More securitisation in the form of surveillance, high-tech walls, guards, and detention facilities in turn creates demand for more clandestine industries to move people and drugs. These industries serve the insatiable appetites of (mostly) U.S. capitalists and illicit drug (and prison) industries, though associated violence is almost always constructed as a product of people of colour. Violence – real or perceived – thus becomes a very productive tool to instil fear of “the other”. And fear … well fear is perhaps the most useful tactic of all as politicians and states seek power and legitimisation. So if the goal is to generate profit, fuel xenophobia and elect ‘strongman’ leaders, then yes, borders – as symbols and material realities – are quite useful. Jared P. Van Ramshorst
Jared P. Van Ramshorst is a PhD candidate in the Department of Geography at the Maxwell School of Citizenship and Public Affairs at Syracuse University.
From fences along the U.S.-Mexico border to the wall that separates Israel and Palestine, border fortifications are a popular response to mass movements of people.
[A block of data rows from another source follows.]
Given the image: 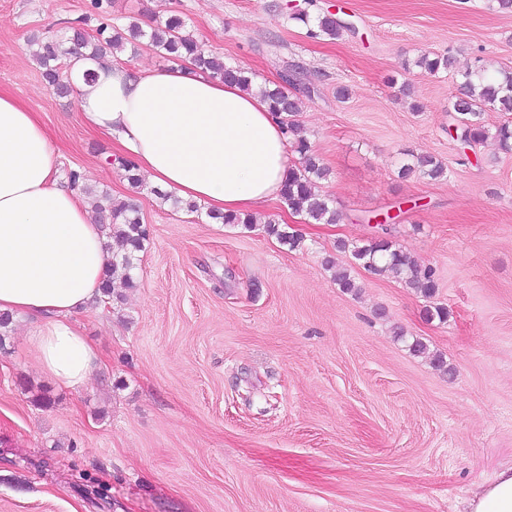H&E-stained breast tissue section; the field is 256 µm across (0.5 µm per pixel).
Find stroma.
Returning <instances> with one entry per match:
<instances>
[{
	"label": "stroma",
	"mask_w": 512,
	"mask_h": 512,
	"mask_svg": "<svg viewBox=\"0 0 512 512\" xmlns=\"http://www.w3.org/2000/svg\"><path fill=\"white\" fill-rule=\"evenodd\" d=\"M289 0H112L113 25L172 14L256 83L300 66L314 88L300 121L331 172L340 215L309 224L284 202L253 228L131 191L105 164L75 95L58 96L31 55L68 20L98 22L91 0H0V90L36 112L60 172L132 200L150 234L133 289L78 320L100 361L79 389L44 374L13 318L0 341V512H469L478 488L512 468V154L451 135L461 71H512V12L490 0H315L355 29L312 39ZM451 54L453 72L415 67ZM409 94H401V85ZM349 97L338 100L336 89ZM447 178L401 177L406 154ZM403 213L389 237L433 266L447 322L392 275L356 265L370 216ZM301 243L280 244L266 221ZM349 269L339 288L326 260ZM443 355L410 353L397 331Z\"/></svg>",
	"instance_id": "obj_1"
}]
</instances>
Despite their prevalence in government policy and contemporary immigration debates, border fortifications are both ineffective and counterproductive.For example, Operation Gatekeeper, a 1994 Clinton-era measure that vastly expanded border fortifications on the U.S.-Mexico boundary, did little to prevent or deter unauthorised migration to the U.S. Instead, the failed policy led to thousands of migrant deaths by shifting unauthorised entry to remote regions of the U.S.-Mexico border, such as the Sonoran Desert in Arizona and the Rio Grande Valley in south Texas.
Meanwhile, rates of unauthorised migration remained largely unchanged amidst a growing undocumented population in the U.S. The policy also led to an increasingly robust and organised industry of smuggling and trafficking along the U.S.-Mexico border, which has succeeded in facilitating unauthorised migration, despite border fortifications, for the past three decades.In the wake of Donald Trump’s presidency and his promise to “build the wall”, border fortifications have reemerged as a popular response to recent migration streams. As past evidence indicates, further fortification of the U.S.-Mexico boundary will not only be ineffective but also counterproductive.